(bypass the lucky gravy : Prince Fielder, above, before and after his serious training and nutrition plan)

Phil Sheridan, who’s been known to moonlight at the Philadelphia Inquirer seven days a week, hits on an important point while summing up the post-Bonds world.

One of the prevalent, and most disturbing, Bonds angles has been the possibility that a “clean” athlete – presumably Alex Rodriguez – will break the home-run record relatively soon, that there is consolation in the prospect that Bonds won’t hold it as long as Babe Ruth or Hank Aaron did.

This angle is uncomfortably similar to the steroids-won’t-help-baseball-players mind-set that kept many baseball media types from taking the subject seriously 10 years ago.

Who knows whether A-Rod is truly clean? Who knows if Ryan Howard or Albert Pujols or Prince Fielder or anyone is truly clean? It is an indictment of Major League Baseball, the commissioner’s office and the players’ union that we can’t be certain about any player.

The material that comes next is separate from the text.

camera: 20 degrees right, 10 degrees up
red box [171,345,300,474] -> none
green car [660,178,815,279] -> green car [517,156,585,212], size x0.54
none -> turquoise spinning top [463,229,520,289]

The steroid era won’t end until we can….

Meanwhile, there is no testing for human growth hormone in baseball or any other major sports league. Apply the lessons of the last few years and you’re forced to conclude that the hormone is being used by a significant number of players, and that effective testing will serve only to drive the cheaters on to the next thing.

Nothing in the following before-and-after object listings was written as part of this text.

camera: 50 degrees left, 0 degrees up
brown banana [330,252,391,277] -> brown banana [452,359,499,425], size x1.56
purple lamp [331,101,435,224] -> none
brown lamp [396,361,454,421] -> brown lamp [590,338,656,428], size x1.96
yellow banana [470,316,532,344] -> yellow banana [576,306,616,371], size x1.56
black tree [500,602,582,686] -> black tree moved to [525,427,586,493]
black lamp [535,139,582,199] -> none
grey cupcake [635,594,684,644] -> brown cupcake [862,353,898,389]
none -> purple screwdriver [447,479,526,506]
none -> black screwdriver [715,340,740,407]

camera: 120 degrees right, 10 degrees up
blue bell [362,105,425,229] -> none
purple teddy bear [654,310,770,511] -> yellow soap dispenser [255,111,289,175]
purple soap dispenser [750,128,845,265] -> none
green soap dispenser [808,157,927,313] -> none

One of the prime reasons for suspecting Bonds – the dramatic change in his appearance, including the size of his head, late in his career – simply doesn’t apply to many of the game’s young stars. We have no “Before” pictures of Rodriguez or Pujols. That doesn’t prove they’re clean, only that they came along after the culture of cheating was well-established and more sophisticated.

Aside from the fact that Sheridan’s location seemingly prevented him from making second reference to a certain Phillies slugger (or, to be fair, Prince Fielder), I’d say he’s completely on the mark. Also, I don’t think any of these guys deserve the burden of pursuing a”clean” record. The fact that we might want them to just shows how much we’re willing to get fooled again – or how little it all matters.